Am 10. November wurde GM-Chef Henderson von ARD und ZDF interviewt. Im ZDF entschuldigte er sich: "Die plötzliche Entscheidung war unbeabsichtigt. Wir wollten damit keineswegs jemanden vor den Kopf stoßen." Außerdem bestätigte er, dass ein Plan für die Opel-Sanierung bereits vorliege. Allerdings müsse er noch mit der Belegschaft und den Betriebsräten der verschiedenen Standorte abgestimmt werden.

Treffen mit der Bundesregierung

Einen Tag später empfing Wirtschaftsminister Rainer Brüderle (FDP) den neuen Opel-Europachef Nick Reilly und GM-Verhandlungsführer John Smith. Bei diesem Treffen machte Brüderle deutlich, dass GM vorerst nicht mit finanziellen Hilfen für die Restrukturierung von Opel rechne könne. "Ich habe meine Erwartung ausgedrückt, dass General Motors grundsätzlich die Finanzierung selbst ausübt", sagte der Wirtschaftsminister nach dem Treffen.

Sanierungsplan bis Ende Dezember

Bislang wird nur spekuliert, wie GM Opel sanieren will. Angeblich sollen 10.000 der insgesamt 50.000 Arbeitsplätze in Europa gestrichen und ein Werk in Antwerpen geschlossen werden. In den nächsten Wochen wird GM weiter an dem Sanierungskonzept arbeiten und dieses dann bis Ende Dezember den betroffenen Ländern in Europa präsentieren.

Anregungen für Arbeitsaufträge

Die folgenden Arbeitsaufträge können als Anregungen für die unterrichtliche Weiterarbeit genutzt werden.

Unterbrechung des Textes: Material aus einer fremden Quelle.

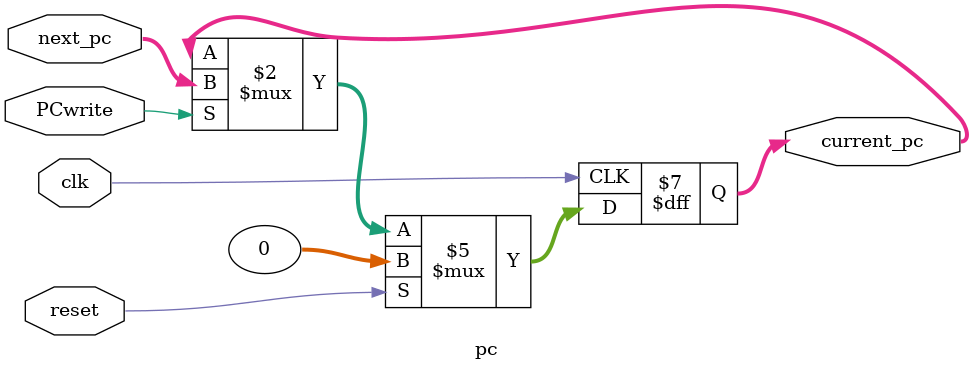
<source format=v>
module pc (input reset,
           input clk,
           input PCwrite,
           input [31:0] next_pc,
           output reg [31:0] current_pc);

always @(posedge clk) begin
    if (reset) begin
        current_pc <= 32'b0;
    end
    else begin
        if (PCwrite) begin
            current_pc <= next_pc;
        end
    end
end
endmodule

</source>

  • Erläutern Sie mit eigenen Worten, warum Opel nun doch nicht an Magna verkauft werden soll. Formulieren Sie einen entsprechenden Eintrag in Ihrem Blog bei lo-net² oder lo-kompakt.
  • Überlegen Sie, warum die GM-Entscheidung sowohl von vielen Politikern als auch von Opel-Angestellten und der Gewerkschaft IG Metall kritisiert wird.
  • Suchen Sie im Internet nach positiven Reaktionen/Stimmen und vergleichen Sie ihre Aussagegen mit denen der Kritiker. Stellen Sie die besten Zitate in einer Präsentation (alternativ: Webseite oder Blog) zusammen.
  • Erstellen Sie eine Online-Presseschau und zeichnen Sie mithilfe ausgewählter Zeitungsberichte den Ablauf der Ereignisse vom 4. November bis zum 12. November 2009 nach.
  • Recherchieren Sie weitergehend über die GM-Entscheidung. Wie stehen Sie dazu? Begründen Sie Ihre eigene Position und diskutieren Sie Pro und Kontra im Forum Ihrer Klasse bei lo-net² oder lo-kompakt.